__Instructions to follow__.
The output should be every line below, retyped exactly, with no images.
──────── Material supplied
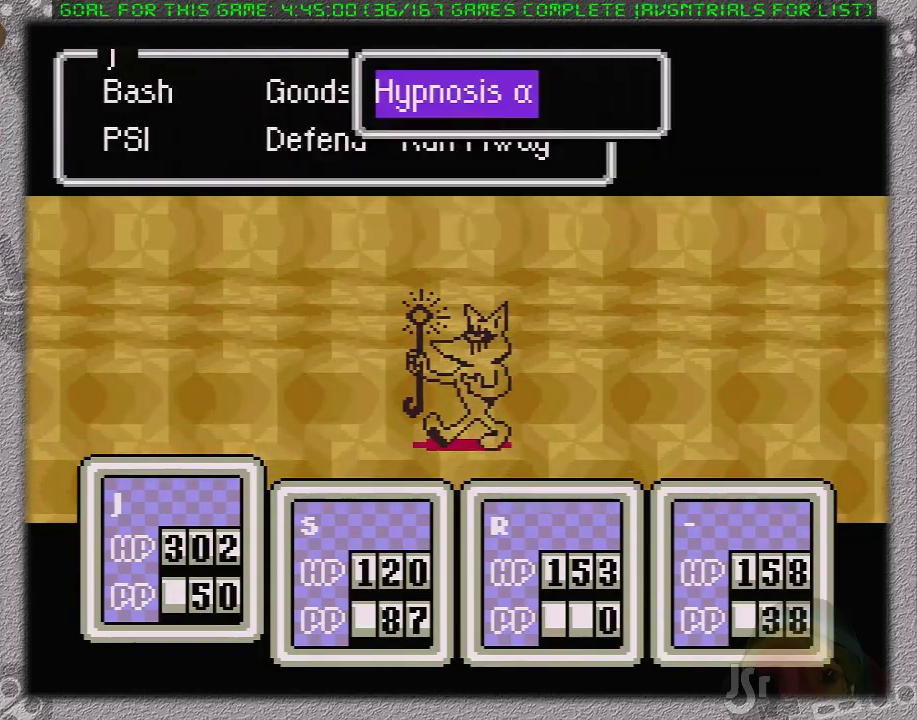
{"buttons": [], "events": [[83, "DPAD_DOWN", "down"], [267, "DPAD_DOWN", "up"], [267, "DPAD_RIGHT", "down"], [333, "A", "down"], [367, "DPAD_RIGHT", "up"], [500, "A", "up"]]}
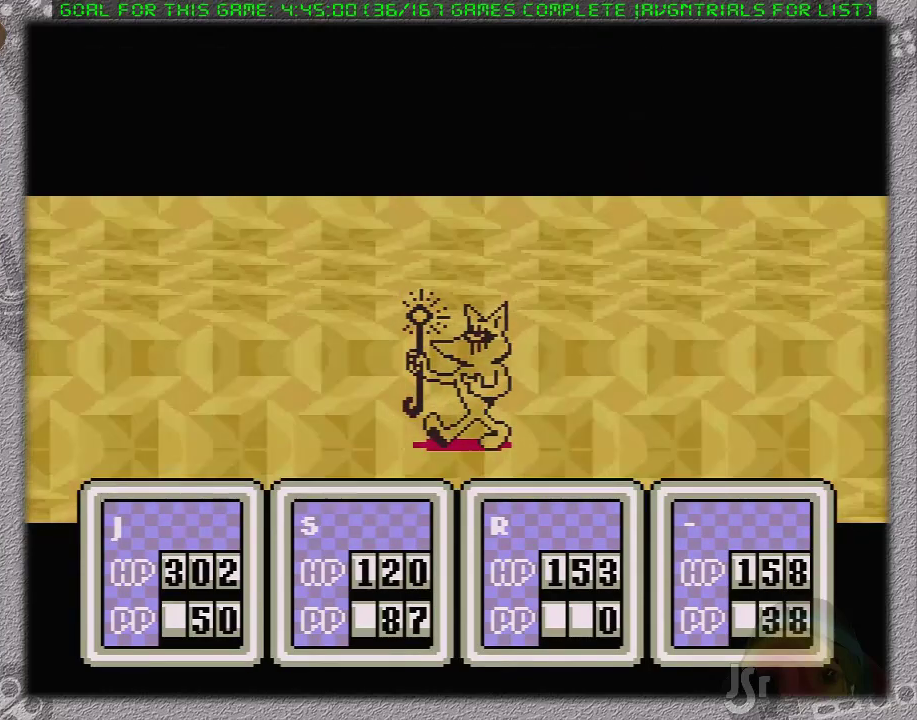
{"buttons": ["DPAD_DOWN"], "events": [[50, "DPAD_DOWN", "down"], [250, "DPAD_DOWN", "up"], [250, "DPAD_RIGHT", "down"], [267, "A", "down"], [383, "DPAD_RIGHT", "up"], [433, "A", "up"], [500, "DPAD_DOWN", "down"]]}
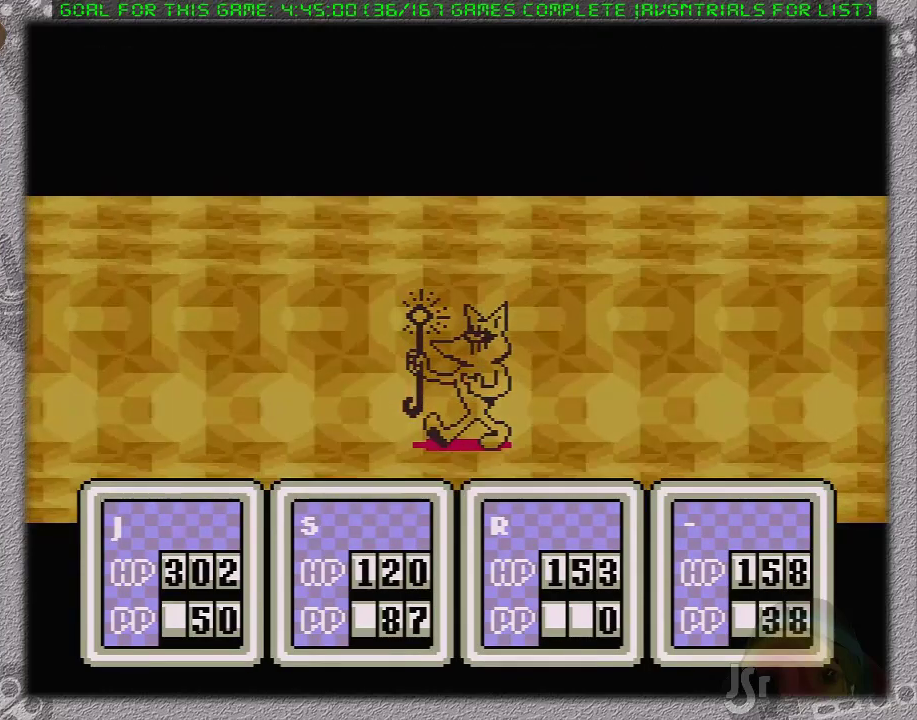
{"buttons": [], "events": [[150, "DPAD_DOWN", "up"], [150, "DPAD_RIGHT", "down"], [183, "A", "down"], [317, "DPAD_RIGHT", "up"], [333, "A", "up"], [383, "A", "down"], [483, "A", "up"]]}
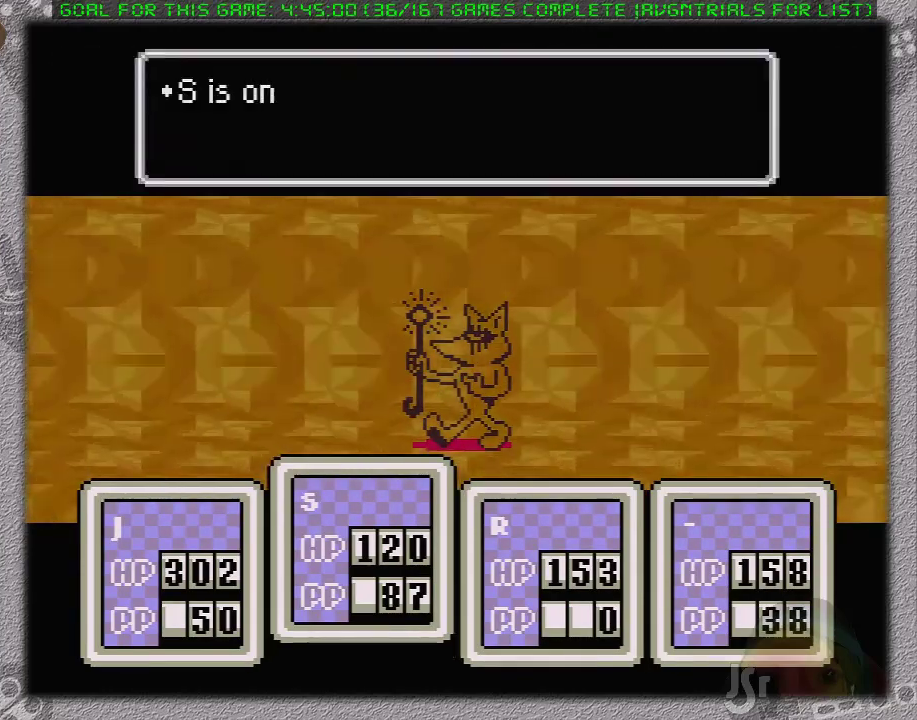
{"buttons": ["A", "L1"], "events": [[117, "A", "down"], [150, "L1", "down"], [183, "A", "up"], [233, "A", "down"], [233, "L1", "up"], [300, "L1", "down"], [333, "A", "up"], [367, "A", "down"]]}
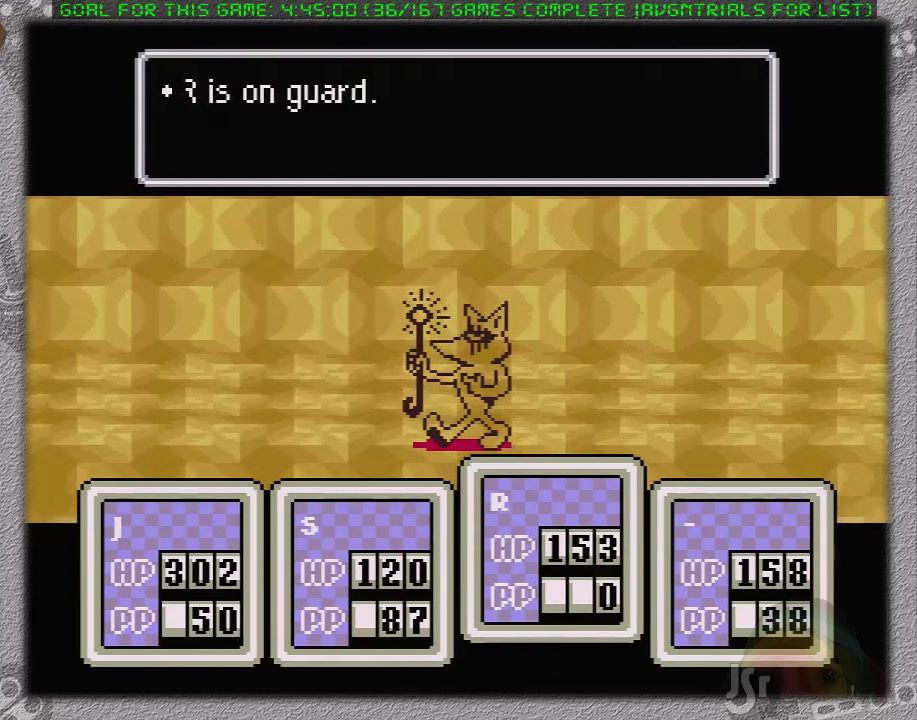
{"buttons": ["A"], "events": [[50, "L1", "up"], [83, "A", "up"], [117, "L1", "down"], [150, "A", "down"], [183, "L1", "up"], [250, "A", "up"], [250, "L1", "down"], [300, "A", "down"], [333, "L1", "up"], [367, "A", "up"], [400, "L1", "down"], [433, "A", "down"], [483, "L1", "up"]]}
────────────────
__Completed exercise__.
{"buttons": [], "events": [[83, "DPAD_DOWN", "down"], [267, "DPAD_DOWN", "up"], [267, "DPAD_RIGHT", "down"], [333, "A", "down"], [367, "DPAD_RIGHT", "up"], [500, "A", "up"]]}
{"buttons": ["DPAD_DOWN"], "events": [[50, "DPAD_DOWN", "down"], [250, "DPAD_DOWN", "up"], [250, "DPAD_RIGHT", "down"], [267, "A", "down"], [383, "DPAD_RIGHT", "up"], [433, "A", "up"], [500, "DPAD_DOWN", "down"]]}
{"buttons": [], "events": [[150, "DPAD_DOWN", "up"], [150, "DPAD_RIGHT", "down"], [183, "A", "down"], [317, "DPAD_RIGHT", "up"], [333, "A", "up"], [383, "A", "down"], [483, "A", "up"]]}
{"buttons": ["A", "L1"], "events": [[117, "A", "down"], [150, "L1", "down"], [183, "A", "up"], [233, "A", "down"], [233, "L1", "up"], [300, "L1", "down"], [333, "A", "up"], [367, "A", "down"]]}
{"buttons": ["A"], "events": [[50, "L1", "up"], [83, "A", "up"], [117, "L1", "down"], [150, "A", "down"], [183, "L1", "up"], [250, "A", "up"], [250, "L1", "down"], [300, "A", "down"], [333, "L1", "up"], [367, "A", "up"], [400, "L1", "down"], [433, "A", "down"], [483, "L1", "up"]]}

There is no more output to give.